India’s financial sector has demonstrated remarkable resilience and growth in the first nine months of the 2024-25 fiscal year, according to the Economic Survey tabled by Union Finance Minister Nirmala Sitharaman in Parliament. The report highlights steady credit expansion, improved asset quality in banks, robust capital markets, and increasing financial inclusion as key drivers of economic progress.
The banking sector has shown strong profitability, with Scheduled Commercial Banks (SCBs) witnessing a decline in gross non-performing assets (GNPAs) to a 12-year low of 2.6 percent by September 2024. Bank deposits continue to grow at a double-digit rate, with aggregate deposits rising by 11.1 percent year-on-year as of November 2024. Credit to micro, small, and medium enterprises (MSMEs) has outpaced lending to large corporations, reflecting a push toward inclusive economic growth. The profitability of banks has also surged, with profit after tax (PAT) increasing by 22.2 percent year-on-year in the first half of FY25.
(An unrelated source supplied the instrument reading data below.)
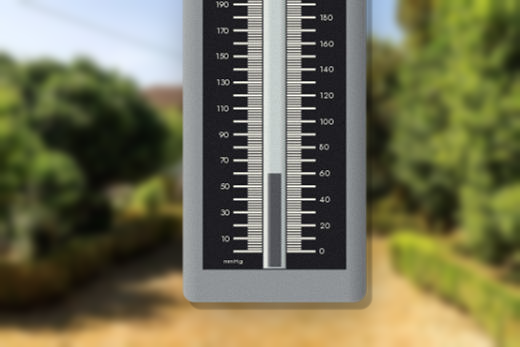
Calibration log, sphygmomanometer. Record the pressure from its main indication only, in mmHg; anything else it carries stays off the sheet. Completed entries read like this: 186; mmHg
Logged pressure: 60; mmHg
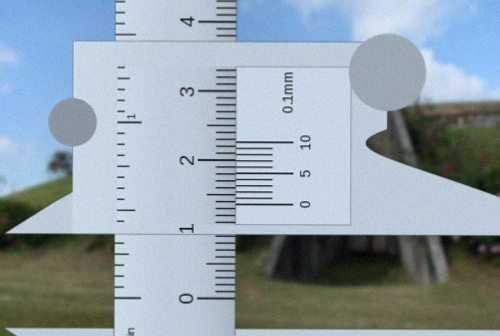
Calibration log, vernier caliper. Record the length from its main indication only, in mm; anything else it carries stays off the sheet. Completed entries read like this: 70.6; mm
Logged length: 13.6; mm
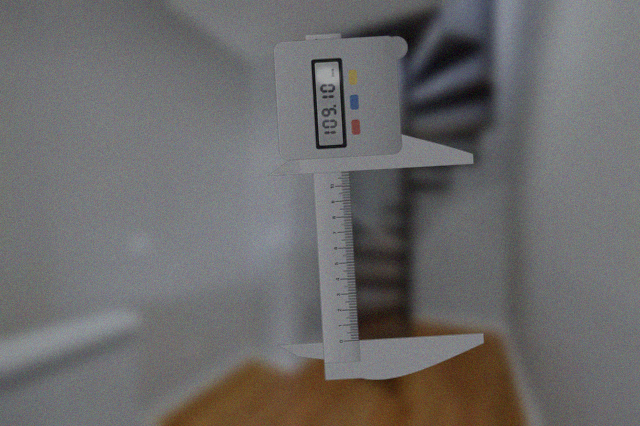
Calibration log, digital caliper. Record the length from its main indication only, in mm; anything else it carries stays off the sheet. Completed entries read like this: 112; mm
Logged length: 109.10; mm
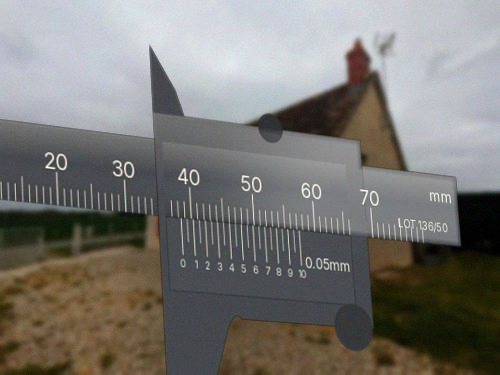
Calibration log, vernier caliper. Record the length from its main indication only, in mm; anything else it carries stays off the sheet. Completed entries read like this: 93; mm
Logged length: 38.4; mm
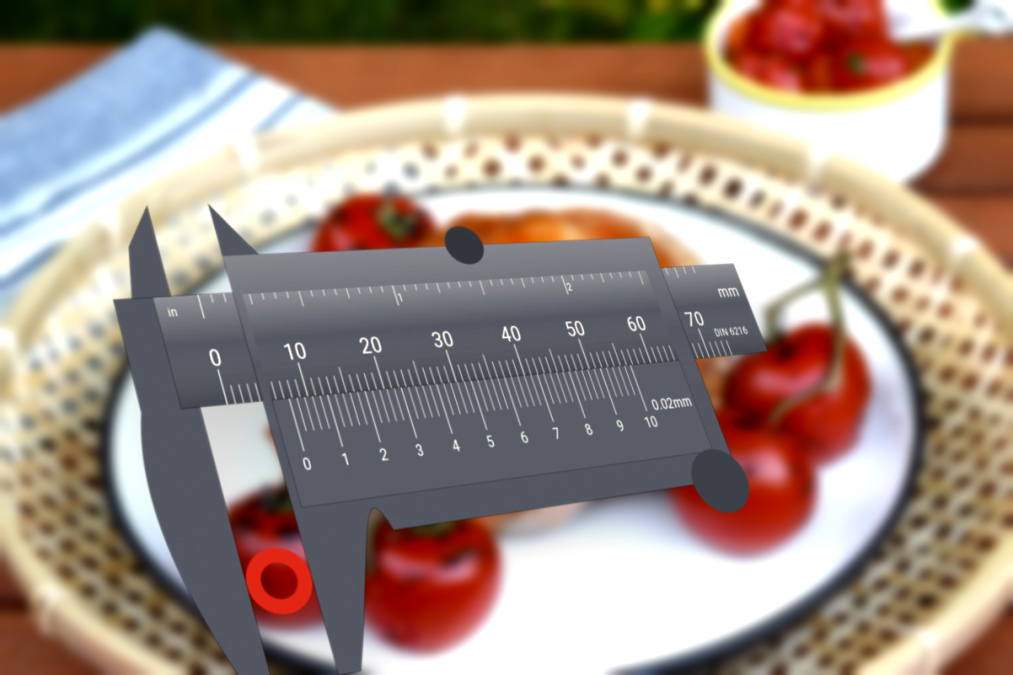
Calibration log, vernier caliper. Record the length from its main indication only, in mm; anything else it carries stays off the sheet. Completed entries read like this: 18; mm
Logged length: 7.6; mm
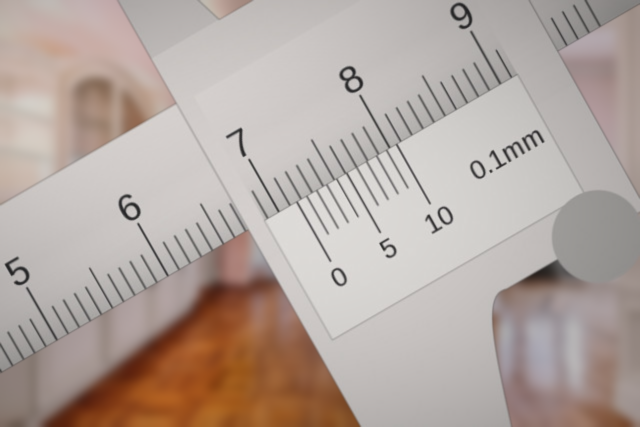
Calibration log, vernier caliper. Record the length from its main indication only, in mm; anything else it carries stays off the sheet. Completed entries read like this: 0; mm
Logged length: 71.6; mm
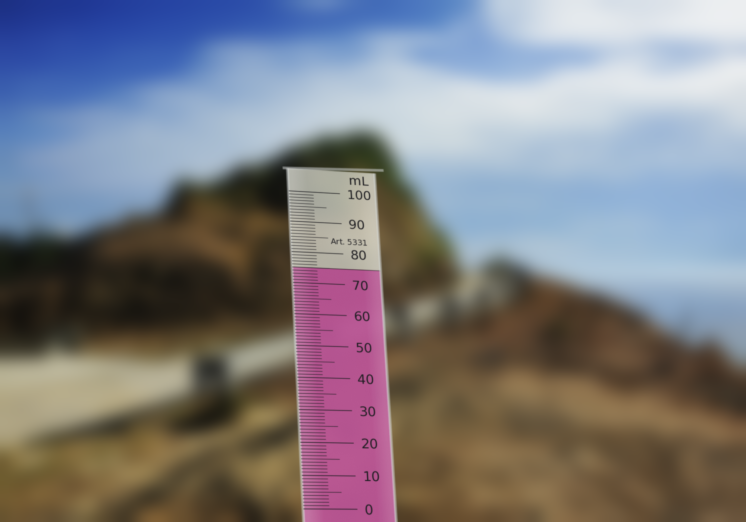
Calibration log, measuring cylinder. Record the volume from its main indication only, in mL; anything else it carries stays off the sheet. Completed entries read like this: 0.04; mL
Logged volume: 75; mL
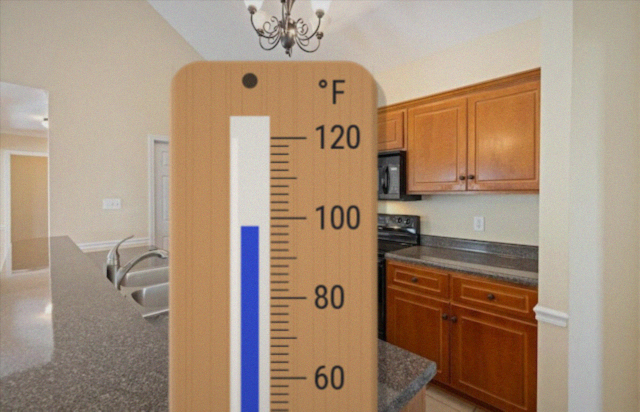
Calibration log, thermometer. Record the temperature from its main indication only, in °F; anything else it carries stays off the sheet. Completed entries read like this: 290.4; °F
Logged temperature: 98; °F
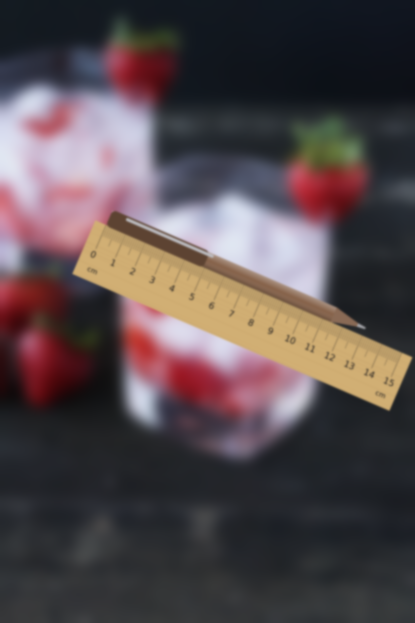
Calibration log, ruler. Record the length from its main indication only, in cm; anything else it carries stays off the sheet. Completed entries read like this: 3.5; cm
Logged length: 13; cm
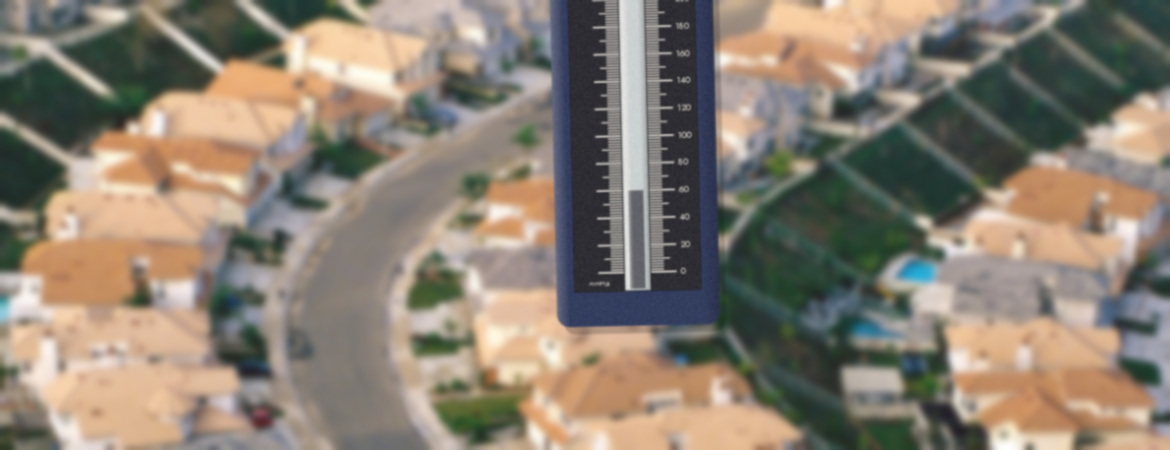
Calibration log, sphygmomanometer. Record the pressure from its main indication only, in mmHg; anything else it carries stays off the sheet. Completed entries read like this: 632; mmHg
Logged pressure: 60; mmHg
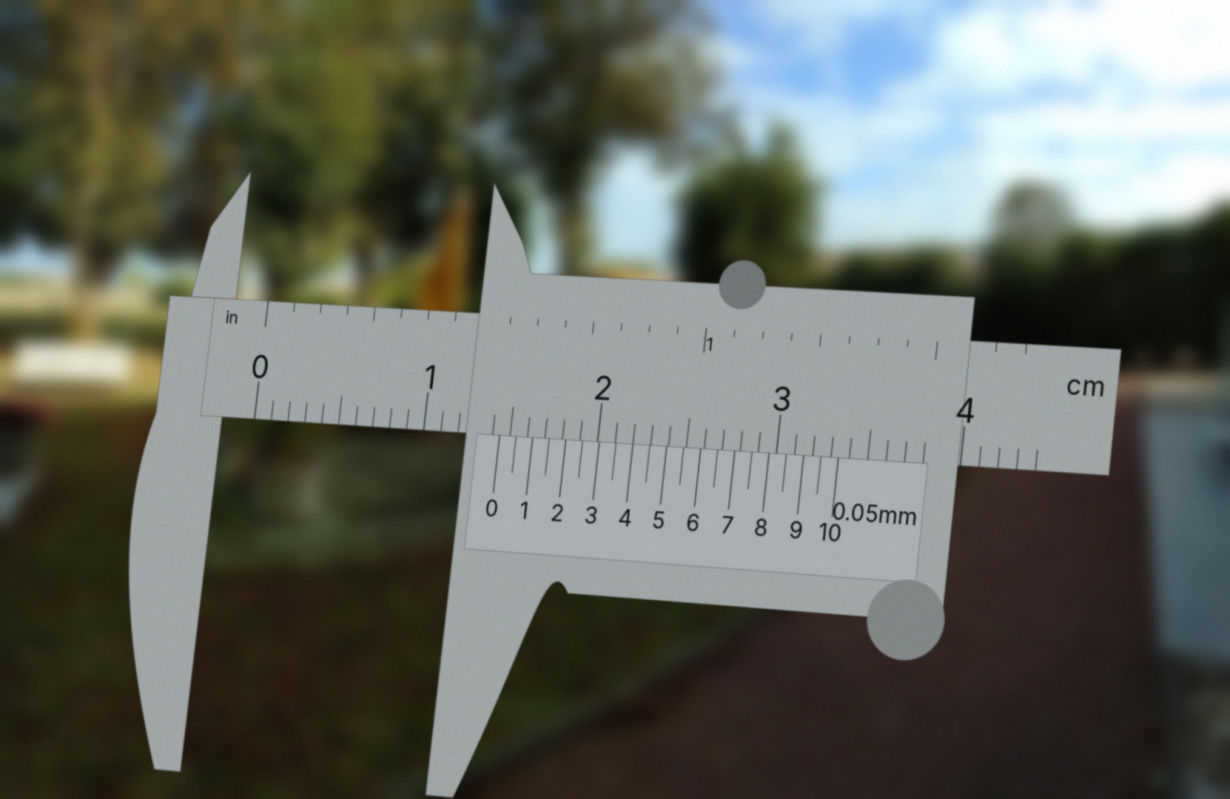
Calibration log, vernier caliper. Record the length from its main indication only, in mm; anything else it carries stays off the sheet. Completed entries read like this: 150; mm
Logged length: 14.4; mm
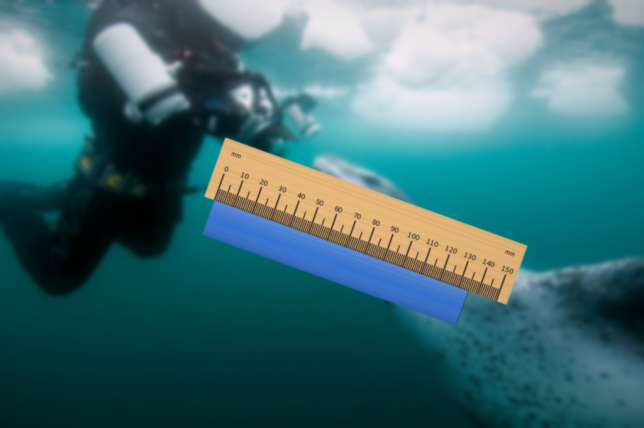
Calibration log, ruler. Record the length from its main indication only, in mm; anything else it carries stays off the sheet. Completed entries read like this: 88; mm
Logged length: 135; mm
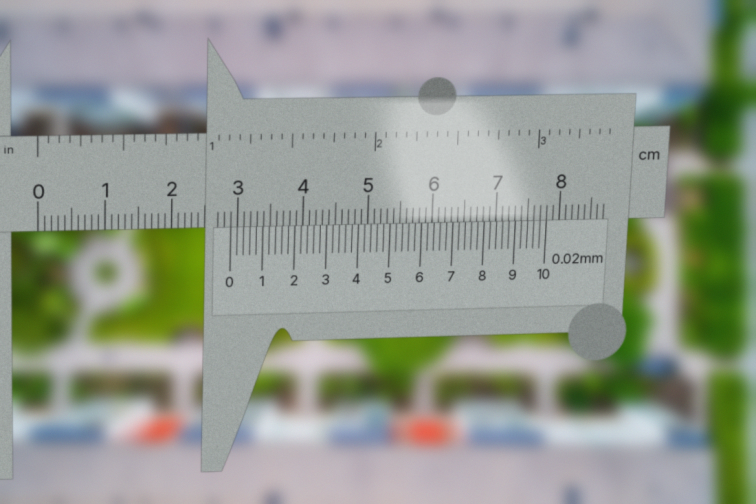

Rural financial institutions have also experienced positive changes, with regional rural banks (RRBs) improving their asset quality. The net non-performing assets (NPAs) of these banks have declined from 3.2 percent in FY23 to 2.4 percent in FY24, while their credit-to-deposit ratio has increased from 67.5 percent to 71.2 percent over the same period. The consolidated net profit of RRBs rose significantly from ₹4,974 crore in FY23 to ₹7,571 crore in FY24, indicating healthier financial performance in rural banking.
The Reserve Bank of India (RBI) has maintained a balanced approach to monetary policy, keeping the policy repo rate steady at 6.5 percent throughout the year. This decision has helped ensure price stability while supporting sustainable economic growth. The liquidity situation remained comfortable, with system liquidity in surplus during October-November 2024.
Financial inclusion efforts continue to yield results, with the RBI’s Financial Inclusion Index rising from 53.9 in March 2021 to 64.2 in March 2024. Development Financial Institutions (DFIs) have played a critical role in infrastructure financing, contributing to long-term economic development. The expansion of digital financial services and targeted government policies have further improved financial accessibility, particularly in rural areas.
India’s capital markets have also performed well, driven by strong corporate earnings, institutional investments, and growing investor participation. The number of investors in capital markets has more than doubled in four years, rising from 4.9 crore in FY20 to 13.2 crore by the end of 2024. The total resource mobilization from equity and debt markets reached ₹11.1 lakh crore from April to December 2024, reflecting a 5 percent increase over the previous year. India has also emerged as a global leader in initial public offerings (IPOs), with its share in worldwide listings rising from 17 percent in 2023 to 30 percent in 2024.
The insurance and pension sectors continue to expand, with total insurance premiums growing by 7.7 percent in FY24 to reach ₹11.2 lakh crore. However, insurance penetration remains at 3.7 percent, below the global average of 7 percent, highlighting significant room for growth. The pension sector has also seen substantial progress, with total subscribers under the National Pension System (NPS) and Atal Pension Yojana (APY) reaching 783.4 lakh by September 2024, marking a 16 percent year-on-year increase.
The Economic Survey also underscores the success of the Insolvency and Bankruptcy Code (IBC), which has strengthened the financial sector by resolving distressed assets and reducing NPAs. Out of the 12 large accounts referred by the RBI for resolution, 10 have been successfully addressed. Since its implementation, 28,818 cases involving defaults worth ₹10.2 lakh crore have been withdrawn before admission, demonstrating the effectiveness of the IBC framework.
The role of independent regulatory bodies (IRBs) such as RBI, SEBI, IRDAI, and PFRDA remains crucial in ensuring financial stability and fostering growth. These institutions maintain regulatory oversight while adapting to emerging trends, including financial technology innovations like UPI, Open Credit Enablement Network (OCEN), and faster settlement cycles.
Cybersecurity has become a key focus area as digital financial services expand. India’s ranking in the Global Cybersecurity Index (GCI) 2024 reflects its strong position, with a score of 98.49 out of 100, placing it among the world’s top nations in cybersecurity preparedness. Strengthening cyber resilience is now a priority, ensuring that financial digitalization does not compromise system security.
Overall, the Economic Survey paints a positive picture of India’s financial sector, highlighting sustained growth, improved regulatory frameworks, and expanding investor participation. As digital innovation and financial inclusion continue to shape the sector, India is poised to strengthen its position as a global economic powerhouse.